America’s Health Insurance Plans, a national trade group representing health insurers, has announced that its members will accept payments for exchange insurance plans up to January 10 for coverage starting January 1. Enrollees who want their plan to begin January 1 still have to have entered their information and selected a plan by December 23, this coming Monday, but will have a couple more weeks to start paying for them.

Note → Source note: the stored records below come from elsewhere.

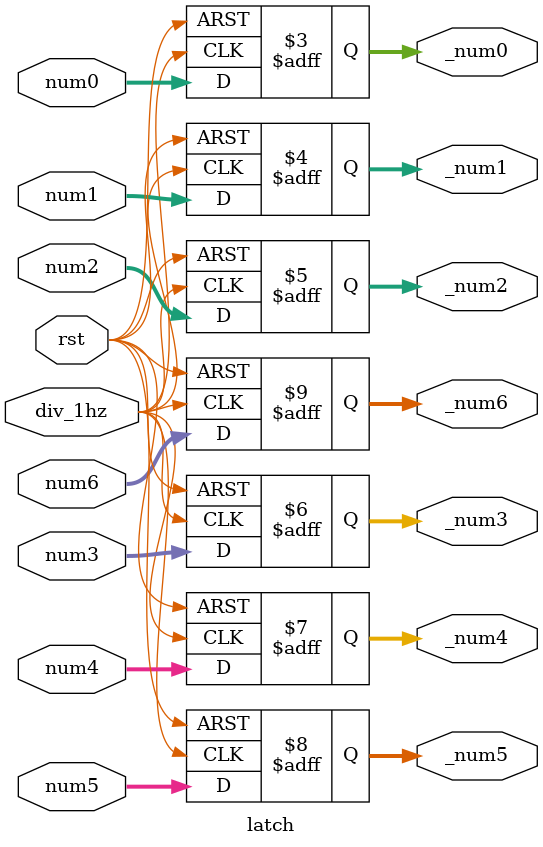
<source format=v>
module latch(rst,div_1hz,num0,num1,num2,num3,num4,num5,num6,
_num0,_num1,_num2,_num3,_num4,_num5,_num6);
input rst,div_1hz;
input [3:0]   num0,num1,num2,num3,num4,num5,num6;
output  reg [3:0]   _num0,_num1,_num2,_num3,_num4,_num5,_num6;
always @(posedge div_1hz or negedge rst) begin 
	if(!rst) 
	begin
		_num0<=4'b0000; _num1<=4'b0000; _num2<=4'b0000; _num3<=4'b0000; 
		_num4<=4'b0000; _num5<=4'b0000; _num6<=4'b0000;
	end 
	else 
		begin
		_num0<=num0; _num1<=num1; _num2<=num2; _num3<=num3;
		_num4<=num4; _num5<=num5; _num6<=num6;
	end 
end
endmodule

</source>
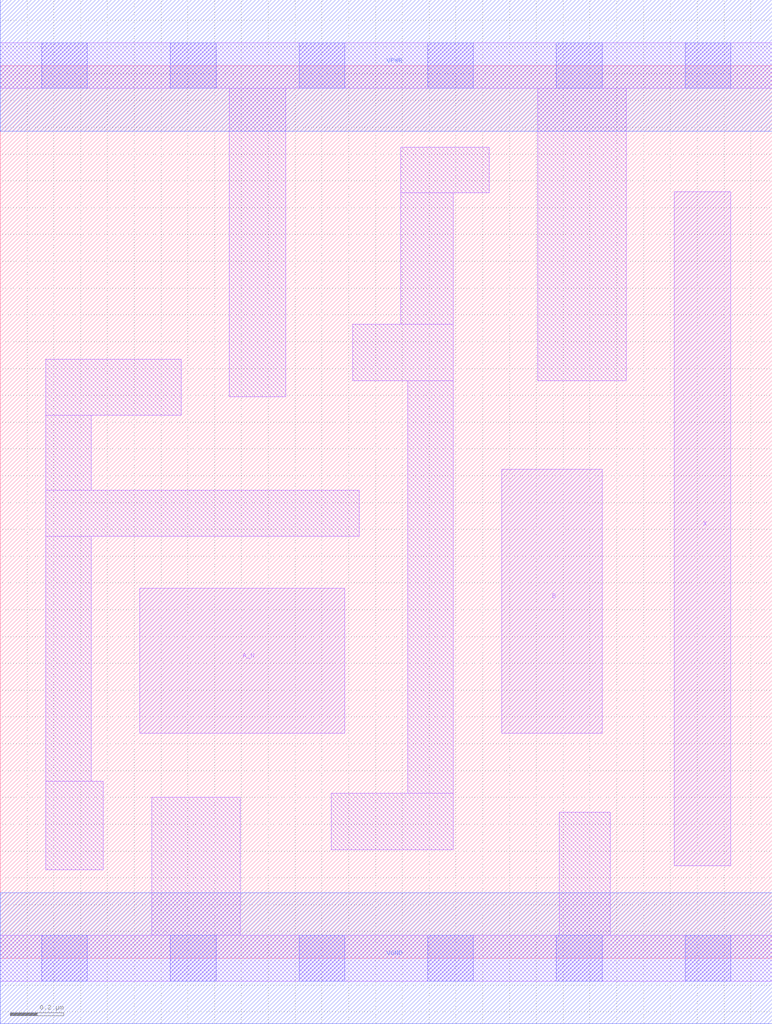
<source format=lef>
# Copyright 2020 The SkyWater PDK Authors
#
# Licensed under the Apache License, Version 2.0 (the "License");
# you may not use this file except in compliance with the License.
# You may obtain a copy of the License at
#
#     https://www.apache.org/licenses/LICENSE-2.0
#
# Unless required by applicable law or agreed to in writing, software
# distributed under the License is distributed on an "AS IS" BASIS,
# WITHOUT WARRANTIES OR CONDITIONS OF ANY KIND, either express or implied.
# See the License for the specific language governing permissions and
# limitations under the License.
#
# SPDX-License-Identifier: Apache-2.0

VERSION 5.7 ;
  NAMESCASESENSITIVE ON ;
  NOWIREEXTENSIONATPIN ON ;
  DIVIDERCHAR "/" ;
  BUSBITCHARS "[]" ;
UNITS
  DATABASE MICRONS 200 ;
END UNITS
MACRO sky130_fd_sc_lp__and2b_m
  CLASS CORE ;
  SOURCE USER ;
  FOREIGN sky130_fd_sc_lp__and2b_m ;
  ORIGIN  0.000000  0.000000 ;
  SIZE  2.880000 BY  3.330000 ;
  SYMMETRY X Y R90 ;
  SITE unit ;
  PIN A_N
    ANTENNAGATEAREA  0.126000 ;
    DIRECTION INPUT ;
    USE SIGNAL ;
    PORT
      LAYER li1 ;
        RECT 0.520000 0.840000 1.285000 1.380000 ;
    END
  END A_N
  PIN B
    ANTENNAGATEAREA  0.126000 ;
    DIRECTION INPUT ;
    USE SIGNAL ;
    PORT
      LAYER li1 ;
        RECT 1.870000 0.840000 2.245000 1.825000 ;
    END
  END B
  PIN X
    ANTENNADIFFAREA  0.222600 ;
    DIRECTION OUTPUT ;
    USE SIGNAL ;
    PORT
      LAYER li1 ;
        RECT 2.515000 0.345000 2.725000 2.860000 ;
    END
  END X
  PIN VGND
    DIRECTION INOUT ;
    USE GROUND ;
    PORT
      LAYER met1 ;
        RECT 0.000000 -0.245000 2.880000 0.245000 ;
    END
  END VGND
  PIN VPWR
    DIRECTION INOUT ;
    USE POWER ;
    PORT
      LAYER met1 ;
        RECT 0.000000 3.085000 2.880000 3.575000 ;
    END
  END VPWR
  OBS
    LAYER li1 ;
      RECT 0.000000 -0.085000 2.880000 0.085000 ;
      RECT 0.000000  3.245000 2.880000 3.415000 ;
      RECT 0.170000  0.330000 0.385000 0.660000 ;
      RECT 0.170000  0.660000 0.340000 1.575000 ;
      RECT 0.170000  1.575000 1.340000 1.745000 ;
      RECT 0.170000  1.745000 0.340000 2.025000 ;
      RECT 0.170000  2.025000 0.675000 2.235000 ;
      RECT 0.565000  0.085000 0.895000 0.600000 ;
      RECT 0.855000  2.095000 1.065000 3.245000 ;
      RECT 1.235000  0.405000 1.690000 0.615000 ;
      RECT 1.315000  2.155000 1.690000 2.365000 ;
      RECT 1.495000  2.365000 1.690000 2.855000 ;
      RECT 1.495000  2.855000 1.825000 3.025000 ;
      RECT 1.520000  0.615000 1.690000 2.155000 ;
      RECT 2.005000  2.155000 2.335000 3.245000 ;
      RECT 2.085000  0.085000 2.275000 0.545000 ;
    LAYER mcon ;
      RECT 0.155000 -0.085000 0.325000 0.085000 ;
      RECT 0.155000  3.245000 0.325000 3.415000 ;
      RECT 0.635000 -0.085000 0.805000 0.085000 ;
      RECT 0.635000  3.245000 0.805000 3.415000 ;
      RECT 1.115000 -0.085000 1.285000 0.085000 ;
      RECT 1.115000  3.245000 1.285000 3.415000 ;
      RECT 1.595000 -0.085000 1.765000 0.085000 ;
      RECT 1.595000  3.245000 1.765000 3.415000 ;
      RECT 2.075000 -0.085000 2.245000 0.085000 ;
      RECT 2.075000  3.245000 2.245000 3.415000 ;
      RECT 2.555000 -0.085000 2.725000 0.085000 ;
      RECT 2.555000  3.245000 2.725000 3.415000 ;
  END
END sky130_fd_sc_lp__and2b_m
END LIBRARY

</source>
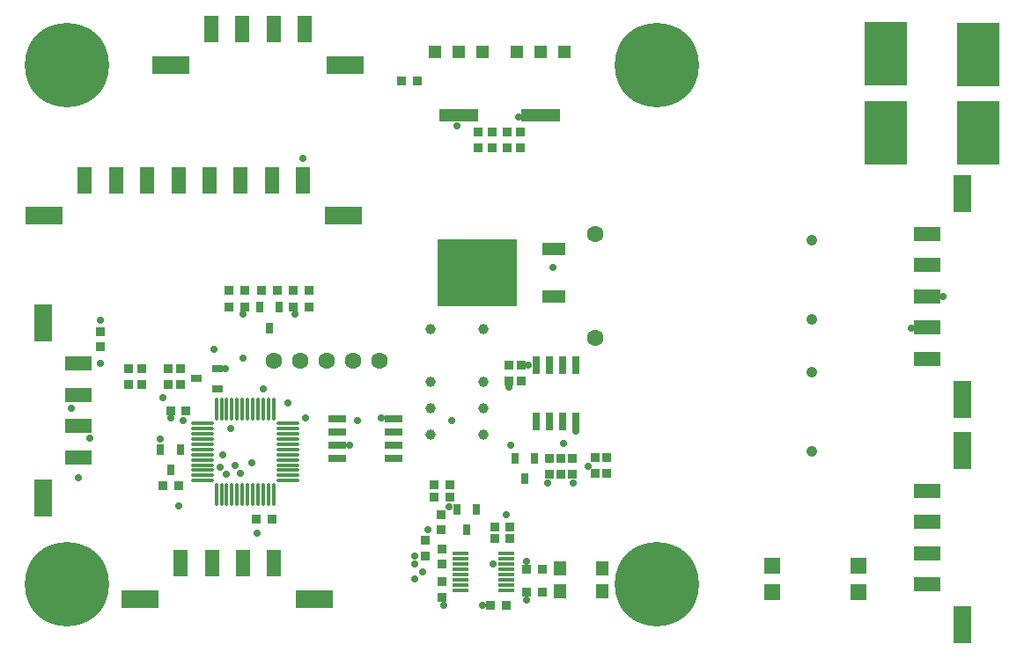
<source format=gts>
G04*
G04 #@! TF.GenerationSoftware,Altium Limited,Altium Designer,19.0.15 (446)*
G04*
G04 Layer_Color=8388736*
%FSLAX25Y25*%
%MOIN*%
G70*
G01*
G75*
%ADD19R,0.05400X0.10400*%
%ADD20R,0.13904X0.06896*%
%ADD21R,0.10400X0.05400*%
%ADD22R,0.06896X0.13904*%
%ADD23R,0.03353X0.03550*%
%ADD24R,0.03550X0.03353*%
%ADD25R,0.05912X0.05912*%
%ADD26R,0.04731X0.05715*%
%ADD27O,0.08668X0.01581*%
%ADD28O,0.01581X0.08668*%
%ADD29R,0.03156X0.03943*%
%ADD30R,0.16148X0.24022*%
%ADD31R,0.03943X0.03156*%
%ADD32R,0.09061X0.05124*%
%ADD33R,0.30400X0.25400*%
%ADD34R,0.02762X0.06502*%
%ADD35R,0.05900X0.01500*%
%ADD36R,0.06502X0.02762*%
%ADD37R,0.05124X0.05124*%
%ADD38R,0.14573X0.05124*%
%ADD39C,0.31896*%
%ADD40C,0.06306*%
%ADD41C,0.04239*%
%ADD42C,0.03943*%
%ADD43C,0.02762*%
%ADD44C,0.02368*%
D19*
X-214567Y54843D02*
D03*
X-202756D02*
D03*
X-190945D02*
D03*
X-179134D02*
D03*
X-167322D02*
D03*
X-155511D02*
D03*
X-143700D02*
D03*
X-131889D02*
D03*
X-166733Y111929D02*
D03*
X-154922D02*
D03*
X-143110D02*
D03*
X-131299D02*
D03*
X-178263Y-90433D02*
D03*
X-166452D02*
D03*
X-154640D02*
D03*
X-142829D02*
D03*
D20*
X-116574Y41339D02*
D03*
X-229882D02*
D03*
X-115984Y98425D02*
D03*
X-182048D02*
D03*
X-127514Y-103937D02*
D03*
X-193578D02*
D03*
D21*
X-216811Y-14763D02*
D03*
Y-26574D02*
D03*
Y-38386D02*
D03*
Y-50197D02*
D03*
X104331Y-98426D02*
D03*
Y-86615D02*
D03*
Y-74803D02*
D03*
Y-62992D02*
D03*
X104319Y-12849D02*
D03*
Y-1038D02*
D03*
Y10773D02*
D03*
Y22584D02*
D03*
Y34395D02*
D03*
D22*
X-230315Y-65512D02*
D03*
Y552D02*
D03*
X117835Y-47677D02*
D03*
Y-113741D02*
D03*
X117823Y49710D02*
D03*
Y-28164D02*
D03*
D23*
X-208661Y-8465D02*
D03*
Y-2559D02*
D03*
X-192913Y-22638D02*
D03*
Y-16732D02*
D03*
X-197835D02*
D03*
Y-22638D02*
D03*
X-85630Y-81693D02*
D03*
Y-87598D02*
D03*
X-79724Y-77756D02*
D03*
Y-71850D02*
D03*
X-178150Y-22638D02*
D03*
Y-16732D02*
D03*
X-183071D02*
D03*
Y-22638D02*
D03*
X-79331Y-90748D02*
D03*
Y-84842D02*
D03*
X-49409Y-15354D02*
D03*
Y-21260D02*
D03*
X-30118Y-50591D02*
D03*
Y-56496D02*
D03*
X-17126Y-56221D02*
D03*
Y-50315D02*
D03*
X-34449Y-56496D02*
D03*
Y-50591D02*
D03*
X-21457Y-50315D02*
D03*
Y-56221D02*
D03*
X-54134Y-15354D02*
D03*
Y-21260D02*
D03*
X-38780Y-50591D02*
D03*
Y-56496D02*
D03*
X-79331Y-97441D02*
D03*
Y-103347D02*
D03*
X-65551Y67126D02*
D03*
Y73032D02*
D03*
X-60236D02*
D03*
Y67126D02*
D03*
X-49803D02*
D03*
Y73032D02*
D03*
X-54724D02*
D03*
Y67126D02*
D03*
D24*
X-41339Y-92520D02*
D03*
X-47244D02*
D03*
X-41339Y-101378D02*
D03*
X-47244D02*
D03*
X-185039Y-61024D02*
D03*
X-179134D02*
D03*
X-153937Y6791D02*
D03*
X-159843D02*
D03*
Y13189D02*
D03*
X-153937D02*
D03*
X-147539D02*
D03*
X-141634D02*
D03*
X-135630Y6791D02*
D03*
X-129724D02*
D03*
Y13189D02*
D03*
X-135630D02*
D03*
X-88583Y92520D02*
D03*
X-94488D02*
D03*
X-82284Y-65354D02*
D03*
X-76378D02*
D03*
X-82284Y-60630D02*
D03*
X-76378D02*
D03*
X-53543Y-81102D02*
D03*
X-59449D02*
D03*
X-55118Y-106299D02*
D03*
X-61024D02*
D03*
X-59449Y-76772D02*
D03*
X-53543D02*
D03*
X-143701Y-73603D02*
D03*
X-149606D02*
D03*
X-176181Y-32480D02*
D03*
X-182087D02*
D03*
D25*
X45768Y-91457D02*
D03*
Y-101457D02*
D03*
X78248Y-91457D02*
D03*
Y-101457D02*
D03*
D26*
X-34646Y-101085D02*
D03*
X-18504D02*
D03*
Y-92227D02*
D03*
X-34646D02*
D03*
D27*
X-170079Y-37402D02*
D03*
Y-39370D02*
D03*
Y-41339D02*
D03*
Y-43307D02*
D03*
Y-45276D02*
D03*
Y-47244D02*
D03*
Y-49213D02*
D03*
Y-51181D02*
D03*
Y-53150D02*
D03*
Y-55118D02*
D03*
Y-57087D02*
D03*
Y-59055D02*
D03*
X-137795D02*
D03*
Y-57087D02*
D03*
Y-55118D02*
D03*
Y-53150D02*
D03*
Y-51181D02*
D03*
Y-49213D02*
D03*
Y-47244D02*
D03*
Y-45276D02*
D03*
Y-43307D02*
D03*
Y-41339D02*
D03*
Y-39370D02*
D03*
Y-37402D02*
D03*
D28*
X-164764Y-64370D02*
D03*
X-162795D02*
D03*
X-160827D02*
D03*
X-158858D02*
D03*
X-156890D02*
D03*
X-154921D02*
D03*
X-152953D02*
D03*
X-150984D02*
D03*
X-149016D02*
D03*
X-147047D02*
D03*
X-145079D02*
D03*
X-143110D02*
D03*
Y-32087D02*
D03*
X-145079D02*
D03*
X-147047D02*
D03*
X-149016D02*
D03*
X-150984D02*
D03*
X-152953D02*
D03*
X-154921D02*
D03*
X-156890D02*
D03*
X-158858D02*
D03*
X-160827D02*
D03*
X-162795D02*
D03*
X-164764D02*
D03*
D29*
X-178346Y-47244D02*
D03*
X-185827D02*
D03*
X-182087Y-55118D02*
D03*
X-66142Y-69882D02*
D03*
X-73622D02*
D03*
X-69882Y-77756D02*
D03*
X-140945Y6693D02*
D03*
X-148425D02*
D03*
X-144685Y-1181D02*
D03*
X-44291Y-50591D02*
D03*
X-51772D02*
D03*
X-48031Y-58465D02*
D03*
D30*
X123819Y102362D02*
D03*
X88779Y102559D02*
D03*
Y72835D02*
D03*
X123819Y72638D02*
D03*
D31*
X-164370Y-24213D02*
D03*
Y-16732D02*
D03*
X-172244Y-20472D02*
D03*
D32*
X-36811Y28740D02*
D03*
Y10630D02*
D03*
D33*
X-65945Y19685D02*
D03*
D34*
X-43720Y-36614D02*
D03*
X-38721D02*
D03*
X-33720D02*
D03*
X-28721D02*
D03*
Y-15354D02*
D03*
X-33720D02*
D03*
X-38721D02*
D03*
X-43720D02*
D03*
D35*
X-72183Y-86806D02*
D03*
Y-88776D02*
D03*
Y-90746D02*
D03*
Y-92716D02*
D03*
Y-94686D02*
D03*
Y-96656D02*
D03*
Y-98626D02*
D03*
Y-100596D02*
D03*
X-54983D02*
D03*
Y-98626D02*
D03*
Y-96656D02*
D03*
Y-94686D02*
D03*
Y-92716D02*
D03*
Y-90746D02*
D03*
Y-88776D02*
D03*
Y-86806D02*
D03*
D36*
X-118898Y-35807D02*
D03*
Y-40807D02*
D03*
Y-45807D02*
D03*
Y-50807D02*
D03*
X-97638D02*
D03*
Y-45807D02*
D03*
Y-40807D02*
D03*
Y-35807D02*
D03*
D37*
X-63976Y103347D02*
D03*
X-73032D02*
D03*
X-82087D02*
D03*
X-32874D02*
D03*
X-41929D02*
D03*
X-50984D02*
D03*
D38*
X-73032Y79331D02*
D03*
X-41929D02*
D03*
D39*
X-221457Y98425D02*
D03*
Y-98425D02*
D03*
X1969D02*
D03*
Y98425D02*
D03*
D40*
X-103032Y-13780D02*
D03*
X-113031D02*
D03*
X-123031D02*
D03*
X-133031D02*
D03*
X-143032D02*
D03*
X-21248Y34449D02*
D03*
Y-4921D02*
D03*
D41*
X60630Y32126D02*
D03*
Y2126D02*
D03*
Y-17874D02*
D03*
Y-47874D02*
D03*
D42*
X-83661Y-21654D02*
D03*
Y-31654D02*
D03*
Y-41654D02*
D03*
X-63661D02*
D03*
Y-31654D02*
D03*
Y-21654D02*
D03*
Y-1654D02*
D03*
X-83661D02*
D03*
D43*
X-54985Y-72047D02*
D03*
X-149213Y-79134D02*
D03*
X-185039Y-27559D02*
D03*
X-208661Y1575D02*
D03*
X-131890Y62992D02*
D03*
X-165748Y-9449D02*
D03*
X-219685Y-31654D02*
D03*
X-24134Y-53543D02*
D03*
X-212598Y-42835D02*
D03*
X-37402Y21654D02*
D03*
X-216811Y-58071D02*
D03*
X-208661Y-14763D02*
D03*
X-147047Y-24213D02*
D03*
X-142829Y-90433D02*
D03*
X-179134Y-68575D02*
D03*
X98425Y-1181D02*
D03*
X110236Y10773D02*
D03*
X-33465Y-44985D02*
D03*
X-53150Y-45807D02*
D03*
X-60039Y-90551D02*
D03*
X-75787Y-36417D02*
D03*
X-76772Y-68898D02*
D03*
X-130906Y-35433D02*
D03*
X-177165Y-36417D02*
D03*
X-163386Y-54134D02*
D03*
X-162402Y-49213D02*
D03*
X-160887Y-56590D02*
D03*
X-155512Y-56221D02*
D03*
X-137795Y-29528D02*
D03*
X-111221Y-36417D02*
D03*
X-50197Y78740D02*
D03*
X-154528Y-12795D02*
D03*
X-151453Y-52165D02*
D03*
X-159449Y-39370D02*
D03*
X-161417Y-16732D02*
D03*
X-84646Y-77756D02*
D03*
X-73622Y75524D02*
D03*
X-114173Y-45807D02*
D03*
X-102362Y-35433D02*
D03*
X-154528Y3937D02*
D03*
X-134843D02*
D03*
X-186024Y-43307D02*
D03*
X-89567Y-96457D02*
D03*
X-157480Y-53150D02*
D03*
X-86614Y-93504D02*
D03*
X-89567Y-90746D02*
D03*
Y-87598D02*
D03*
X-182087Y-35433D02*
D03*
X-78740Y-106299D02*
D03*
X-63895D02*
D03*
X-47244Y-104331D02*
D03*
Y-89568D02*
D03*
X-29528Y-60039D02*
D03*
X-39370D02*
D03*
X-54134Y-23622D02*
D03*
X-46565Y-15354D02*
D03*
X-28721Y-40354D02*
D03*
X-94488Y92020D02*
D03*
X-74803Y10630D02*
D03*
X-58571Y19685D02*
D03*
X-74803Y28740D02*
D03*
X-32874Y103347D02*
D03*
X-54724Y73032D02*
D03*
X-60236D02*
D03*
X-63976Y103347D02*
D03*
X86614Y102363D02*
D03*
X124521D02*
D03*
D44*
X-190945Y53150D02*
D03*
Y57087D02*
D03*
X-166733Y114173D02*
D03*
Y110236D02*
D03*
X-154922D02*
D03*
Y114173D02*
D03*
X-178150Y-93223D02*
D03*
Y-88020D02*
D03*
M02*

</source>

While this will help the uninsured who want coverage starting January 1, it’s also a favor to people whose current plans end December 31 and who would like to buy a new plan on the exchanges — they still have to “enroll” within the week, but they’ll have more time to complete the process through to payment.

Technically, the coverage will be applied retroactively: People will be on the hook for medical expenses until they make their first premium payment, but once they do (as long as it’s before January 10), the plan they select will cover their expenses going back to January 1.

Some states were already extending deadlines in this way — California, for instance, had instructed insurers to accept January premiums up through January 7, but this apparently will apply nationally, to all of the group’s members. Insurers are simultaneously ramping up their marketing campaigns to get people to enroll (which can be done through March 31, coverage just would begin later), and appear to be as invested as ever in the law’s success.

Patrick Brennan was a senior communications official at the Department of Health and Human Services during the Trump administration and is former opinion editor of National Review Online.